The greater the complexity of a supply chain, the more digital tools help. Matthias Dohrn, senior vice-president of procurement controlling and governance at BASF, the German chemical company, uses Ariba and IBM’s Watson artificial intelligence system to catalogue more than 80,000 suppliers, which he can then evaluate and hold accountable. If BASF wants to complete a project, it puts out an e-auction to let suppliers bid on it, potentially bringing in new partners and avoiding a complacent “stickiness” of dealing with the same base of suppliers.

“In the past, a relationship might smooth over a miss,” says Kevin Sterneckert, innovation strategist at JDA, a US software company employing machine learning across the supply chain. “Now it’s more based on performance. The one that thrives is the one that delivers.”

The benefits go far beyond cost saving. Earlier this year Larry Fink, chief executive of BlackRock, the asset manager, told companies they needed to move beyond fiduciary duties and find a “sense of purpose” to show they are helping the communities they live in.

Procurement teams, Padgett says, can play a big role in making businesses more ethical because they can use filters to select only suppliers that are certified to use conflict-free materials or that promote social goals related to ethnicity, gender or LGBT principles. One company that understands the consequences of getting this wrong is Nike. In the 1990s, after pictures emerged of a child stitching the sportswear company’s Swoosh logo on a pair of shoes, Nike founder Phil Knight acknowledged that the brand had become “synonymous with slave wages”.

“Ask any chief procurement officer, ‘What keeps you up at night?’. It’s a Google alert about their supply chain,” says Nick Lardner, commercial manager at banking group Westpac in New Zealand.

At Swiss chemicals group Clariant, digital tools allow strategic performance manager Natalie Cueni to score suppliers on dozens of key performance indicators. She can monitor them daily to make sure Clariant only works with financially stable companies that avoid child labour and push sustainable production. “We are centrally monitoring our whole spend,” she says. “These are abilities, through digitalisation, that we didn’t have three years ago.”

Richard Bistrong, an anti-bribery and compliance consultant, says these tools also play a role in clamping down on fraud, because each transaction leaves a digital footprint. “The more manual paperwork there is going into the system, the more opportunities there are for individuals to conspire with suppliers and circumvent controls, because no one can look holistically at the data,” he says. With digitalisation, “there are more opportunities for people to flag anomalies”.

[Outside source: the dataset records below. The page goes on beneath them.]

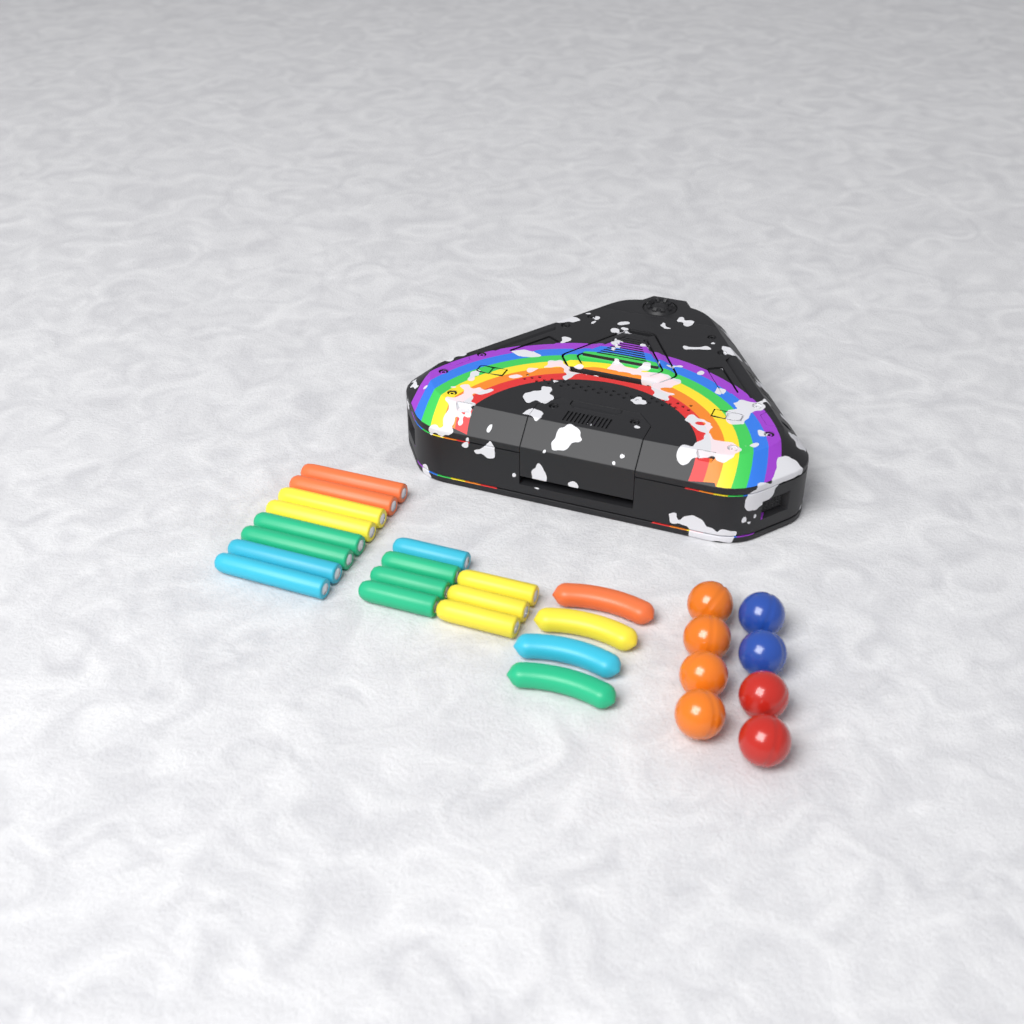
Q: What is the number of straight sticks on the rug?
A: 15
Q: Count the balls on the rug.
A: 8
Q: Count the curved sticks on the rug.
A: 4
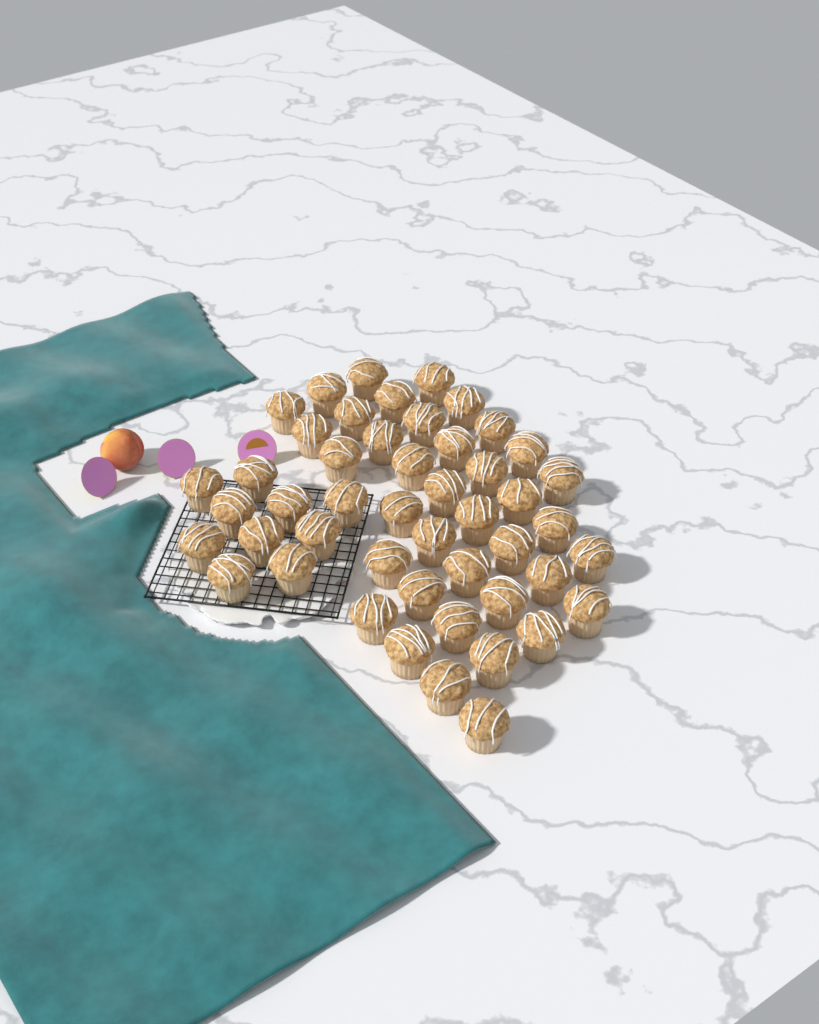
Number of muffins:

For ThyssenKrupp, which has been struggling for eight years to restructure itself, procurement has been an unsung hero. With SAP Ariba it created Pronet, a digital platform for handling its large but piecemeal spending function, resulting in more efficient operations, a lower carbon footprint and substantial cost reduction, even as its employee base has grown. Since 2012, the group has saved more than €5bn in fixed costs, exceeding its targets.

Half of those savings came from procurement, says Guido Kerkhoff, ThyssenKrupp’s chief executive. “When I joined [in 2012], we didn’t even know how much we [purchased], for example, from Siemens. We now have that [information], and have more digitalised and automated [procurement], and we can better control it.”

Still, industry commentators say procurement continues to be underappreciated. They complain that MBA graduates typically know next to nothing about the field, and that procurement teams are still staffed by people who learnt on the job rather than trained for it.

Ivalua’s Saric predicts significant change but says it could be five to 10 years before procurement sheds its dull image. “When you’re really going to see this accelerate is when some of the best chief procurement officers start becoming chief executives,” he says. “They are really well suited for many top jobs, but we haven’t seen that happen yet. We lack those success stories. But I think it’s coming.”